▸ **Your task**:
Answer these about the forum thread on bass fishing in the Blackwater River:
1. How long has cmallick been fishing?
2. In what style does MacTheFuzz generally fish plastics?
3. Besides bass, what fish does auguy7777 say a weightless Zoom fluke will catch?

# Blackwater River



## cmallick (Apr 2, 2012)

I'm new to fishing in general. Only been fishing for about 2 months.

Any tips or tricks for more successful bass catching in the Blackwater River, and Escambia river Deltas, would be appreciated.

I'm currently using Black back Chartreuse and Sexy Shad 1.5 crankbait from both boat and bank.


----------



## bowhunter627 (Oct 17, 2012)

Try using spinner baits, chatter baits, and top waters have always been the best for bass catching for me. i hope this helps you out!


----------



## DAWGONIT (Jan 16, 2009)

Welcome to the forum.
+1 on what bowhunter described; trying to 'match the hatch.'
catch 'em up.


----------



## MacTheFuzz (Jul 13, 2009)

I don't fish any of those without Bandit Mistake, Chartreuse/black, or Salad Bar models - 100 or 200 series. For plastics, Zoom U-vibe Speed Craw, Zoom U-vibe worm in Blackberry, Candy-bug, watermelon-red, and June-bug. I generally fish those Texas Rig style.


----------



## gulf coast rodworks (Apr 3, 2012)

Zoom 4.5 inch wackey worm pumpkin seed color. ... everywhere.


----------



## Charlie2 (Oct 2, 2007)

*Blackwater and Escambia Fishing*

Fly rod with popping bug. 

I always had success with a Original Rapala topwater plug. C2


----------



## auguy7777 (Feb 23, 2009)

Nothing beats a weightless Zoom fluke...doesn't really matter the color. You'll get bass, reds, and trout with em


----------



## jcoss15 (Oct 11, 2010)

Bandit 200 series cranks, zoom flukes in white or pearl, rapala husky jerks/xraps silver black back. Any creature bait in watermelon red is deadly, I like baby brush hogs.


----------

▸ **Source data**:

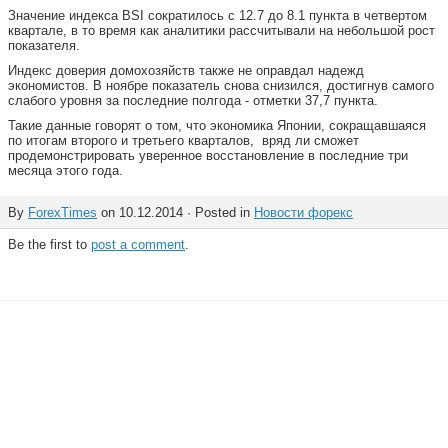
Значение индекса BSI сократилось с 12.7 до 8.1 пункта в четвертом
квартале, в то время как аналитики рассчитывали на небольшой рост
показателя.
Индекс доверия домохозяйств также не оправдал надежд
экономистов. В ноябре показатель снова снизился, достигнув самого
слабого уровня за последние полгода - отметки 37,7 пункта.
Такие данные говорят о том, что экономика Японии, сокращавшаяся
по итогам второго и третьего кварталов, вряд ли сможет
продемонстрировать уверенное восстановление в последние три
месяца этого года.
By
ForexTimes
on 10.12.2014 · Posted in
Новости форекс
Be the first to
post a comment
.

▸ **Output**:
1. About 2 months.
2. Texas Rig style.
3. Reds and trout.